• Supplied material:
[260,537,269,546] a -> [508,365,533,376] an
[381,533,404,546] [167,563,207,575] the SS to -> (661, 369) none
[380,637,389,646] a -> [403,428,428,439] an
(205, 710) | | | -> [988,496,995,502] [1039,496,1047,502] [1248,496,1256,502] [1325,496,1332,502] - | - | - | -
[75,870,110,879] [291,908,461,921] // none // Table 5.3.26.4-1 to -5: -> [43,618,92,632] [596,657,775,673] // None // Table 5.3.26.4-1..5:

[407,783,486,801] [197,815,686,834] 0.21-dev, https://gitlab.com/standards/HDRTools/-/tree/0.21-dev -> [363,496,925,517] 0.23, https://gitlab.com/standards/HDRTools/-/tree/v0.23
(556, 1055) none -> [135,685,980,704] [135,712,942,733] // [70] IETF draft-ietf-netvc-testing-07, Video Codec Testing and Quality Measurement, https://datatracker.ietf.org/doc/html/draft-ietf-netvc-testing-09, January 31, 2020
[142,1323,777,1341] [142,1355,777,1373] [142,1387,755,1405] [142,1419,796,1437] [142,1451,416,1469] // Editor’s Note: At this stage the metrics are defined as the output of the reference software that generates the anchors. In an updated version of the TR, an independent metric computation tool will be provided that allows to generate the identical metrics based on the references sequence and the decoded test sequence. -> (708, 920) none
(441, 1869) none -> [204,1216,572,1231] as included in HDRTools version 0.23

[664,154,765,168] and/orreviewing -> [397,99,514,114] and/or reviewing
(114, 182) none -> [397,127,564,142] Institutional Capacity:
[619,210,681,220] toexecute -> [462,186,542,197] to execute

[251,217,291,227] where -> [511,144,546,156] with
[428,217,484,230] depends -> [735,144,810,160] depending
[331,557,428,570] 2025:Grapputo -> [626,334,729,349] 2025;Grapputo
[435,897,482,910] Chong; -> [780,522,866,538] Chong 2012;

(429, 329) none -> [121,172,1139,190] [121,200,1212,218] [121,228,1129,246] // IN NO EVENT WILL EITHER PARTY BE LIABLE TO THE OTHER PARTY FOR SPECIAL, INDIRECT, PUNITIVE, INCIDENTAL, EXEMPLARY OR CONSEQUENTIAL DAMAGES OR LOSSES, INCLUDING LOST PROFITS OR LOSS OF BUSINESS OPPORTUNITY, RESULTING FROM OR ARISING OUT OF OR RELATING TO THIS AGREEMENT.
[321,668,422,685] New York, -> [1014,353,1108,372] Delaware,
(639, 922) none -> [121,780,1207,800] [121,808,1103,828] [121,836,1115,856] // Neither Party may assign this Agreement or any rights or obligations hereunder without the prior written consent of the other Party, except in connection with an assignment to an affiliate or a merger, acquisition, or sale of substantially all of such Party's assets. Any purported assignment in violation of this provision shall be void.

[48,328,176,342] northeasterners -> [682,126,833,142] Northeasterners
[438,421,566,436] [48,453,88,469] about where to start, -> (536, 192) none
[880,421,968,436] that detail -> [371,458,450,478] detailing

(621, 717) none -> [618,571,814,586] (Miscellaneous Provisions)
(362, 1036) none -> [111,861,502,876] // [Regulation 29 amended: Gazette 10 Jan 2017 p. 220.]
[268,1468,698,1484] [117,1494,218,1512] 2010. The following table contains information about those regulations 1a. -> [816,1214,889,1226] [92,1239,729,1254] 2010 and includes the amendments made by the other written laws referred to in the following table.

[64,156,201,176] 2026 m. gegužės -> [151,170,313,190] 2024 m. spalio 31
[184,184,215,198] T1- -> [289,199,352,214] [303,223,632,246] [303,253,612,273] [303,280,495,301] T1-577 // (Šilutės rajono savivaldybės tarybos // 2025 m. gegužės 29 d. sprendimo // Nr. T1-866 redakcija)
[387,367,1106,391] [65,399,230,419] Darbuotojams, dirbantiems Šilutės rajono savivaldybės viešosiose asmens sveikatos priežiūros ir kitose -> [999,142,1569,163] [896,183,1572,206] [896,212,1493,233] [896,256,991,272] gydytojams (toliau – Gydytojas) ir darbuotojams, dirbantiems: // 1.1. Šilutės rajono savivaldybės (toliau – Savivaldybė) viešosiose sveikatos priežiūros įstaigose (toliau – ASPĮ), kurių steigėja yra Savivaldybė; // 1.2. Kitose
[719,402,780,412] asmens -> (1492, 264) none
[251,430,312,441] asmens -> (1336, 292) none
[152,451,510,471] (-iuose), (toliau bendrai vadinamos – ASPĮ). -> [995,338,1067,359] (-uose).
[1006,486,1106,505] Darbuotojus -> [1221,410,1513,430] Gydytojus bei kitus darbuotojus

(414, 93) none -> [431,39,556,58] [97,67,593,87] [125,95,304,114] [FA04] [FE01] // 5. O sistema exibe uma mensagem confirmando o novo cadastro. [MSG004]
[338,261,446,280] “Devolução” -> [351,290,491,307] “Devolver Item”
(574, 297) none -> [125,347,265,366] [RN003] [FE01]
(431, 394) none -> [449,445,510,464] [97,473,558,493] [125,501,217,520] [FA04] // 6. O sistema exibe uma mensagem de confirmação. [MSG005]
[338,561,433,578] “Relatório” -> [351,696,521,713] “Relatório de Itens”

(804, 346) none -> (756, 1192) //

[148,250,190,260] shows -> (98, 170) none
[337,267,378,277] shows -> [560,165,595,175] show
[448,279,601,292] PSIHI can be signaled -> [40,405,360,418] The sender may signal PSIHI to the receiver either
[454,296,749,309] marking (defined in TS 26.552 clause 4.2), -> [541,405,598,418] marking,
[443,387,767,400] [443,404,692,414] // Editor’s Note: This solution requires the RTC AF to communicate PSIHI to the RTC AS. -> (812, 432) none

• Request: The answer must be all the lines above that hold the word "exibe".

• Task result:
(414, 93) none -> [431,39,556,58] [97,67,593,87] [125,95,304,114] [FA04] [FE01] // 5. O sistema exibe uma mensagem confirmando o novo cadastro. [MSG004]
(431, 394) none -> [449,445,510,464] [97,473,558,493] [125,501,217,520] [FA04] // 6. O sistema exibe uma mensagem de confirmação. [MSG005]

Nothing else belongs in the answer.